Aynı dil yanlışına, ertesi gece (20 Ağustos) bir tv kanalındaki tartışma izlencesine katılan çok ünlü bir hukuk profesörü de düştü:

“Şekli şemali…”

‘Görünüş’ anlamındaki sözün doğrusu, bir ‘i’ harfi fazlasıyla “şekil şemail”dir.

KEVGİR TARLASI (!)

Bir politikacı, tv’deki konuşmasında, yabancı sığınmacıların Türkiye’ye serbestçe girdiklerini öne sürerken şöyle dedi:

— Sınırlarımız kevgir tarlasına döndü.

Farsça kökenli “kevgir”; bilindiği gibi, haşlanmış yiyeceklerin sıvılarını ya da kimi sıvıları süzmek için kullanılan, delikli, genellikle yuvarlak biçimli mutfak kabı.

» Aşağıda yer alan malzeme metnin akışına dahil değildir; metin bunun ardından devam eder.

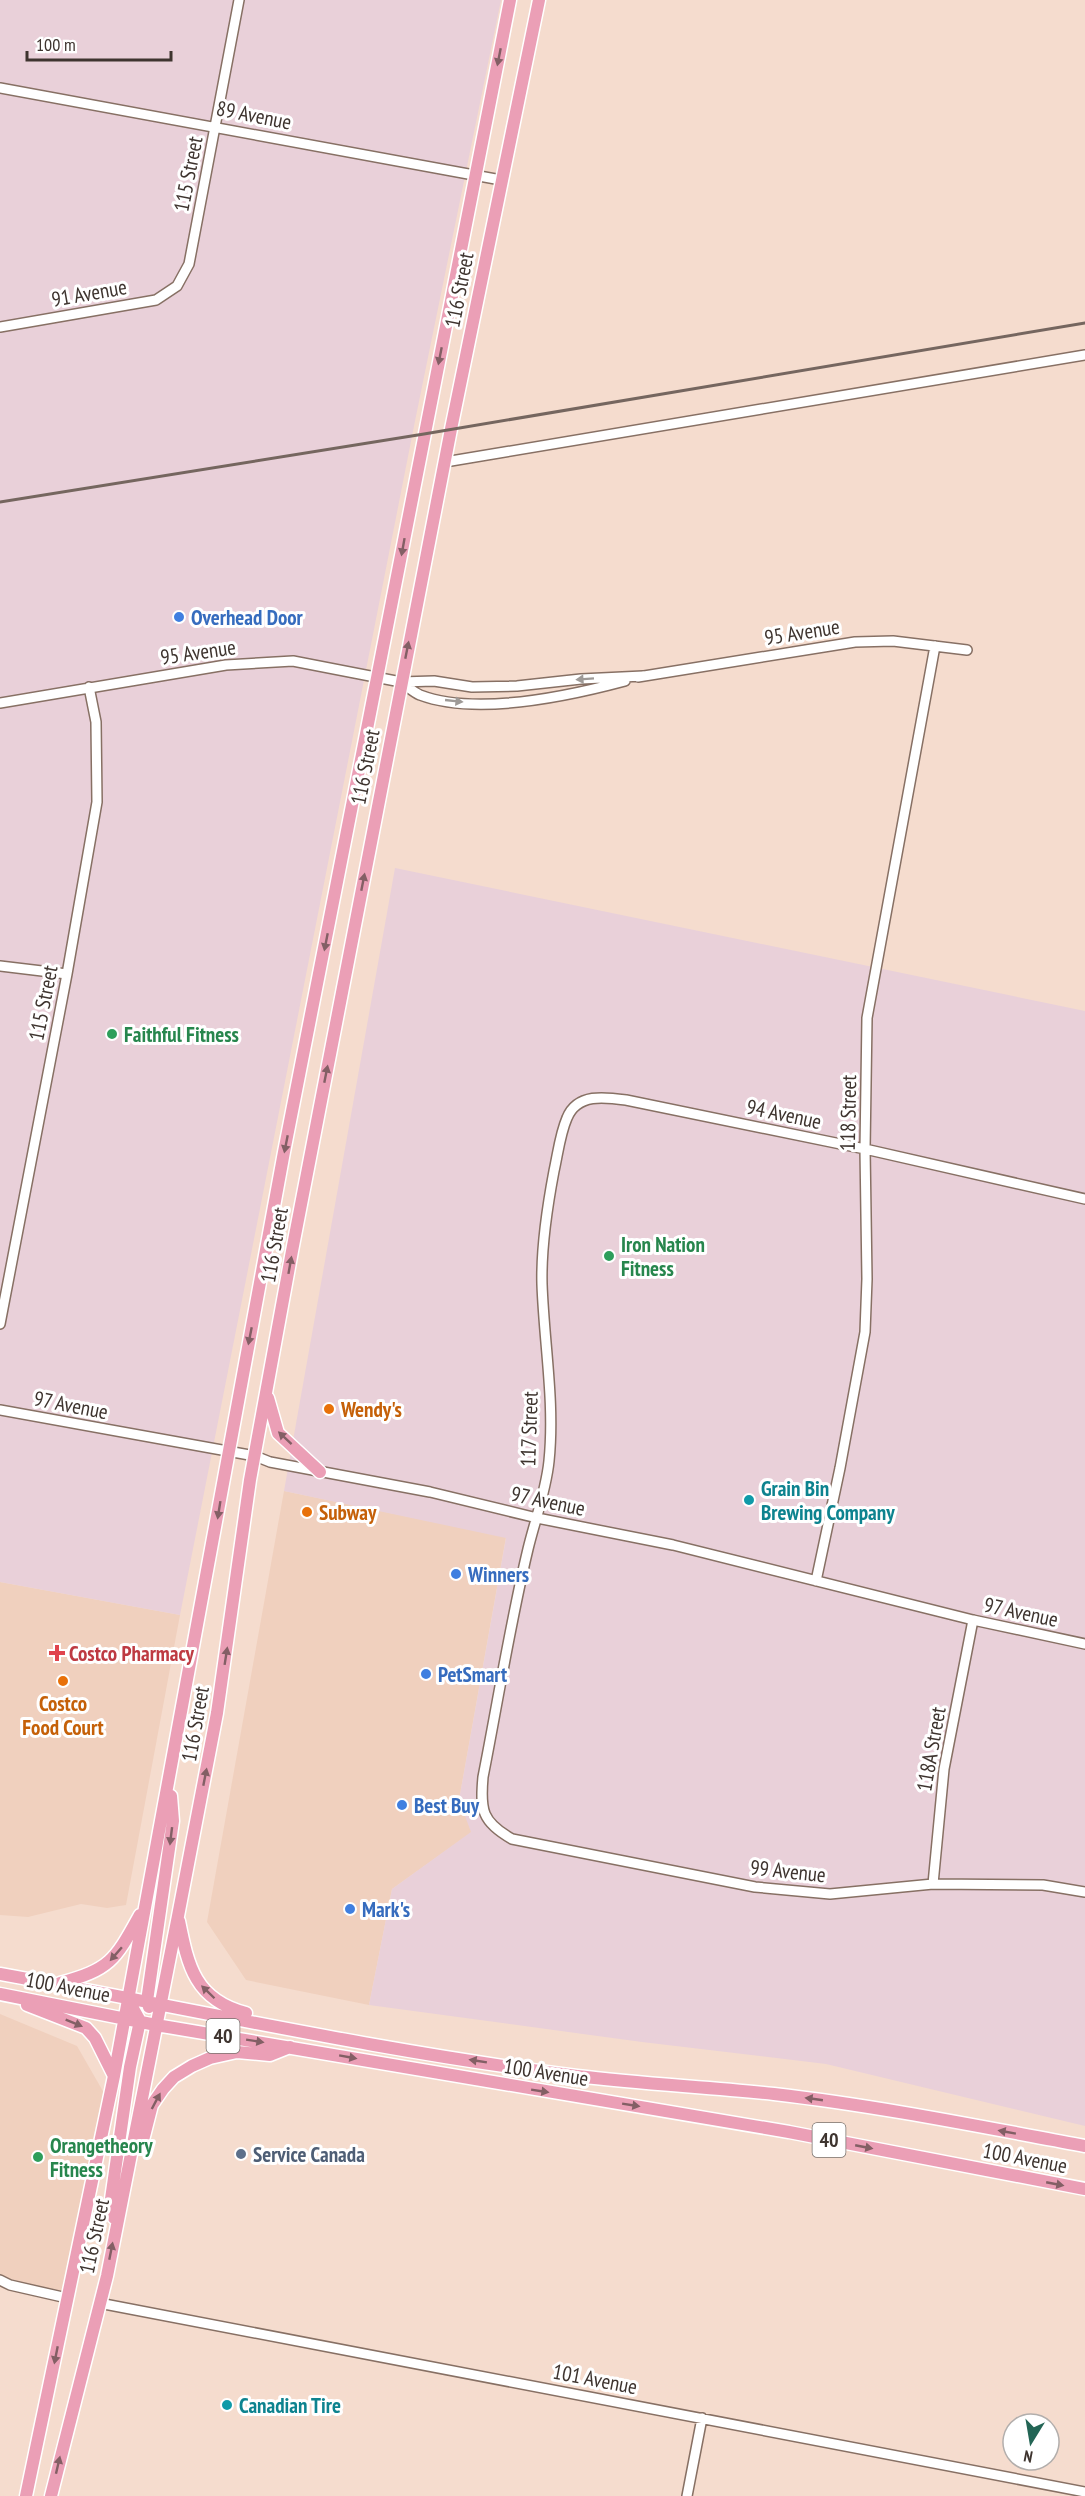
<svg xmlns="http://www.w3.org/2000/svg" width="1085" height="2496" font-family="'PT Sans Narrow',sans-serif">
	<rect width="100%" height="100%" fill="#f5dcce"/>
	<path fill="#f0d0be" d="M284,1491L506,1537L459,1800L472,1832L392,1889L369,2005L246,1980L207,1922Z
		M0,1582L180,1615L126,1905L107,1908L81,1904L28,1917L0,1915Z
		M0,2014L77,2046L108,2100L67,2298L0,2280Z"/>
	<path fill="#e9d0d9" d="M0,0H501L415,421L180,1615L0,1582Z
		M395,868L1085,1011V2126L826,2064L642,2042L369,2005L392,1889L471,1832L459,1800L506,1538L284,1491Z"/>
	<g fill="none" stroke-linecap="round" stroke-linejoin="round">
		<g stroke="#877064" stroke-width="12">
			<path id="minor" d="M0,88L501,180
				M0,327L156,300L177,286L189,264L239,0
				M445,462L1085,355
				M638,677L855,642L893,641L967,650
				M401,682C407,686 413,692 420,695C476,716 569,696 625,681
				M0,703L226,665L293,661L401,682L434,681L472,687L517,686L581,679L643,676
				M0,966L67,974
				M1085,1199L865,1149L626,1100C605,1097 577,1093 567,1118C560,1134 558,1153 554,1171C547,1208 541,1246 542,1284C544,1343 555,1402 549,1461C546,1491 535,1520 528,1549C510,1624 498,1701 483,1777C480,1810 482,1822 512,1839L755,1887L830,1894L933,1884L1043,1885L1085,1892
				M0,1324L67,974L97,802L96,722L89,687
				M0,1410L255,1456L270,1462L430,1492L537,1518L673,1545L973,1620L1085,1644
				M816,1581L840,1468L865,1332L867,1279L865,1149L867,1018L935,646
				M933,1884L944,1769L973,1620
				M0,2280L10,2285L67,2298
				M99,2303L1085,2492
				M687,2496L702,2418"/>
		</g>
		<g stroke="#fff" stroke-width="15">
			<path id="major" d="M268,1398L278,1433L320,1472
				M179,1921C188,1966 195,2000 246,2013
				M0,1974C192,2009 383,2052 577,2076C642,2084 709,2087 774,2094C879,2106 982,2127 1085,2146
				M60,1983C111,1969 115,1960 140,1915
				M0,1994L156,2025L789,2132L1085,2189
				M27,2005L86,2028L95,2038L114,2076
				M149,2007L147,2001L173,1821L171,1796
				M131,2151L142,2144L152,2105L163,2089L174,2077L192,2066L210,2058L237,2052L270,2055L290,2047
				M114,2218L111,2199L130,2067L140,2021L127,1998
				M26,2496L114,2076L284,1152L510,0
				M51,2496L107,2276L178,1916L217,1713L250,1480L292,1251L451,429L539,0"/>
		</g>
		<use href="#minor" stroke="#fff" stroke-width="9"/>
		<use href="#major" stroke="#eb9fb6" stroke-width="12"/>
		<path stroke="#75665f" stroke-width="3" d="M0,502L424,434L1085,323"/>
	</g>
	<defs><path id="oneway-solid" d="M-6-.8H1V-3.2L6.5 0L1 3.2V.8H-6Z" transform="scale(1.5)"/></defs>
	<g fill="#835f65">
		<use href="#oneway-solid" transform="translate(499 57) rotate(101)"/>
		<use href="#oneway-solid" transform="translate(440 356) rotate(101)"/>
		<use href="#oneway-solid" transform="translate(403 547) rotate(100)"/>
		<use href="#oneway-solid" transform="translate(407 650) rotate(-79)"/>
		<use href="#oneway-solid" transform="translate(363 882) rotate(-79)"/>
		<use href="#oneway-solid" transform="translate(326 942) rotate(101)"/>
		<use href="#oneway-solid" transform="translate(326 1074) rotate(-79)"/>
		<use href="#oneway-solid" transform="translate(286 1144) rotate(101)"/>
		<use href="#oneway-solid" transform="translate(290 1265) rotate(-80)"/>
		<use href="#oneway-solid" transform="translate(250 1336) rotate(101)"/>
		<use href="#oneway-solid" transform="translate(285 1438) rotate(-137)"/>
		<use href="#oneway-solid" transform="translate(219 1510) rotate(99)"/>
		<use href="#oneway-solid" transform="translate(226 1656) rotate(-81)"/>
		<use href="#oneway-solid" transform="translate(205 1777) rotate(-79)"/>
		<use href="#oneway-solid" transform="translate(171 1836) rotate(97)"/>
		<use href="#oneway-solid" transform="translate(116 1954) rotate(131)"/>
		<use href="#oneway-solid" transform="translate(208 1992) rotate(-136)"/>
		<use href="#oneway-solid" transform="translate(74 2023) rotate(22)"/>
		<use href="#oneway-solid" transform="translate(255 2041) rotate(9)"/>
		<use href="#oneway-solid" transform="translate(348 2057) rotate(10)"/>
		<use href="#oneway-solid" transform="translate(478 2061) rotate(-171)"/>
		<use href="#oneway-solid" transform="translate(540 2091) rotate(9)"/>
		<use href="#oneway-solid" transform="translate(814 2099) rotate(-172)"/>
		<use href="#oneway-solid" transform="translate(156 2101) rotate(-62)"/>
		<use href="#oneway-solid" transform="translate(631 2105) rotate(9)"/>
		<use href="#oneway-solid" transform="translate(1007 2132) rotate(-170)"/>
		<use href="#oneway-solid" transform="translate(864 2147) rotate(11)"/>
		<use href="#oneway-solid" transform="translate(1055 2184) rotate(11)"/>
		<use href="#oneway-solid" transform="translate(111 2251) rotate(-79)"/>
		<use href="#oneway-solid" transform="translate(56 2355) rotate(101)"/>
		<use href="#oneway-solid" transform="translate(58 2465) rotate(-77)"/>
	</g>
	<g fill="#9e9a97">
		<use href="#oneway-solid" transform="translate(585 679) rotate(176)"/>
		<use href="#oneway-solid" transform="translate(454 701) rotate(6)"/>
	</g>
	<g fill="#3f7fe0" stroke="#fff" stroke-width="2">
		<circle cx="179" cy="617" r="6"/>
		<circle cx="456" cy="1574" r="6"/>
		<circle cx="426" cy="1674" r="6"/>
		<circle cx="402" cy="1805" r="6"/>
		<circle cx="350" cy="1909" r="6"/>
	</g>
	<g fill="#2e9e5b" stroke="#fff" stroke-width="2">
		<circle cx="112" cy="1034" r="6"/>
		<circle cx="609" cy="1256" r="6"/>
		<circle cx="38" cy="2157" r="6"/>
	</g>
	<g fill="#e8710a" stroke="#fff" stroke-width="2">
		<circle cx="329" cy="1409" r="6"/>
		<circle cx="307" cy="1512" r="6"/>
		<circle cx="63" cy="1681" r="6"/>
	</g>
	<g fill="#0f9aa8" stroke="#fff" stroke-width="2">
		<circle cx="749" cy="1500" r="6"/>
		<circle cx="227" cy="2405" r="6"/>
	</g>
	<path fill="#e0444e" stroke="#fff" stroke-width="2" d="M54 1644h6v6h6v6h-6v6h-6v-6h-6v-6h6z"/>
	<circle fill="#5c6f8a" stroke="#fff" stroke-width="2" cx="241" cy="2154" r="6"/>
	<g text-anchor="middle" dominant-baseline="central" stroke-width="6" stroke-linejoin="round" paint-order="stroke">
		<g fill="#fff" stroke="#78716d" stroke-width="1.5">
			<rect x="206.5" y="2019" width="33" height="34" rx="4.5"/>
			<rect x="812.5" y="2123" width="33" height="34" rx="4.5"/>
		</g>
		<g font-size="20" font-weight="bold" fill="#3e342f">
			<text x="223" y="2036">40</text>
			<text x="829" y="2140">40</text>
		</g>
		<g font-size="21" fill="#3e342f" stroke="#fff">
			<text transform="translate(254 115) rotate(11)">89 Avenue</text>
			<text transform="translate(188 174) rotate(-79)">115 Street</text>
			<text transform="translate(459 290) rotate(-79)">116 Street</text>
			<text transform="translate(89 293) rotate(-10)">91 Avenue</text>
			<text transform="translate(802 632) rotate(-9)">95 Avenue</text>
			<text transform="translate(198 652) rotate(-8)">95 Avenue</text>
			<text transform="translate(365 767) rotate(-79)">116 Street</text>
			<text transform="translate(43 1003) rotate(-79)">115 Street</text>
			<text transform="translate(848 1113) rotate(-89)">118 Street</text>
			<text transform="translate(784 1114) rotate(12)">94 Avenue</text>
			<text transform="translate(274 1245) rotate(-80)">116 Street</text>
			<text transform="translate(71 1405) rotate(11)">97 Avenue</text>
			<text transform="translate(529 1429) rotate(-88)">117 Street</text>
			<text transform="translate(548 1501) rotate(12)">97 Avenue</text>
			<text transform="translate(1021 1612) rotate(12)">97 Avenue</text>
			<text transform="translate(195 1724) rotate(-80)">116 Street</text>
			<text transform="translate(931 1749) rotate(-80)">118A Street</text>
			<text transform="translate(788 1871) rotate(6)">99 Avenue</text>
			<text transform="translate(68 1987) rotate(11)">100 Avenue</text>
			<text transform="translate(546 2072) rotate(9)">100 Avenue</text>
			<text transform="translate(1025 2158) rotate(11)">100 Avenue</text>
			<text transform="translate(94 2236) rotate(-78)">116 Street</text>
			<text transform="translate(595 2379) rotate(11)">101 Avenue</text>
		</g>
		<g font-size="21" font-weight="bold" fill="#366cbe" stroke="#fff" text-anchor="start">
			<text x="191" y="617">Overhead Door</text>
			<text x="468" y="1574">Winners</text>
			<text x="438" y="1674">PetSmart</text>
			<text x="414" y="1805">Best Buy</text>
			<text x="362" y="1909">Mark's</text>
		</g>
		<g font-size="21" font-weight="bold" fill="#27864d" stroke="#fff" text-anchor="start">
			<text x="124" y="1034">Faithful Fitness</text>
			<text x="621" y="1244">Iron Nation<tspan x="621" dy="24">Fitness</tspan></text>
			<text x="50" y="2145">Orangetheory<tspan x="50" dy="24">Fitness</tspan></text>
		</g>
		<g font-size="21" font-weight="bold" fill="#c56008" stroke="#fff" text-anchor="start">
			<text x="341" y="1409">Wendy's</text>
			<text x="319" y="1512">Subway</text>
			<text x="63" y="1703" text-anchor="middle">Costco<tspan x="63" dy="24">Food Court</tspan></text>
		</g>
		<g font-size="21" font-weight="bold" fill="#0d838f" stroke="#fff" text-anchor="start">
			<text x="761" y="1488">Grain Bin<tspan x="761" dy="24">Brewing Company</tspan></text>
			<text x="239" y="2405">Canadian Tire</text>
		</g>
		<g font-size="21" font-weight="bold" fill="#be3a42" stroke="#fff" text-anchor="start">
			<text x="69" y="1653">Costco Pharmacy</text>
		</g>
		<g font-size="21" font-weight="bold" fill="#4e5e75" stroke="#fff" text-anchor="start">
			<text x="253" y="2154">Service Canada</text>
		</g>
	</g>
	<g transform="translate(1031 2442) rotate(191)"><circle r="28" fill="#ffffff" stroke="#b2aeac" stroke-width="1.5"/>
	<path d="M0-4.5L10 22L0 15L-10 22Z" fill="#236555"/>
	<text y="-9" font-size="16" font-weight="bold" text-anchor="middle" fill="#3e342f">N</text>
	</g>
	<path d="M27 51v9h144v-9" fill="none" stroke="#3e342f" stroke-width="3"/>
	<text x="36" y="51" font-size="18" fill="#3e342f" stroke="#ffffff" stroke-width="4.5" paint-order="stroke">100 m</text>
</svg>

Kevgire dönmek de ‘delik deşik olmak’ demek.

Bu kap, elbette tarlada yetişmiyor!.. Politikacı, “kevgir” sözcüğünü, “kenevir” ya da “kendir” ile karıştırmış olmalı.

Döndürmek” eylemi (fiil) yerine, “döndermek” demesi de cabası!

‘ŞASE’ İLE ‘ŞASİ’ FARKI

Bir tv kanalının 16 Ağustos 2021 günkü ana haber bülteninde, yurt dışından gelen kaçak bir sığınmacıya ilişkin haberden:

“Tekerlekle ‘şase’ arasında yolculuk ederken yakalandı.”

Hem haber sunucusu tarafından yanlış söylenen hem de dış sesten (vtr) iki kez işittiğimiz “şase”nin (Fr. sachet) anlamı:

İçine mendil, gecelik vb. şeyleri koymaya yarayan, türlü büyüklüklerde, kumaştan koruncak.

Haberde kullanılması gereken sözcük ise son sesi ‘e’ değil, ‘i’ olan “şasi” (Fr. châssis):

Motorlu taşıtların iskeleti, demek.

‘BABALI OĞULLU’ HATA!

Bu da bir başka kanalda, 8 Ağustos 2021 günü saat 13.00 bülteninde yayımlanan

nepotizm (akraba ve yakın arkadaş kayırma) haberi:

“Babası, Tarım Bakanlığında; oğlu orman müdürlüğünde…”

Böyle bir haber tümcesi kurmak için üç kişiden söz ediliyor olması gerekirHaberin öznesi olan forslu (sözü geçen, güçlü) bir kişi var. Onun babasına Tarım Bakanlığında bir iş verilmiş, oğlu da orman müdürlüğünde görevlendirilmiş.

Oysa haberde sözü edilmek istenen iki kişi. Bu durumda da sunumun şöyle olması gerekiyor:

“Baba, Tarım Bakanlığında; oğul (ya da oğlu) orman müdürlüğünde…”

İlahi medyam, sen bir ömürsün!

GRAM GRAM ‘EPİGRAM’

Fare taklidi / Yapıyordu kedi / Hem kedi hem fare olmuştu / Peşine düştü / Kuyruğunun / Kedi olalı bir fare / Tuttu dedirtecekti. / Sonra otların arasında / Bir ayna gördü / Aynaya baktı / Bir fare gördü.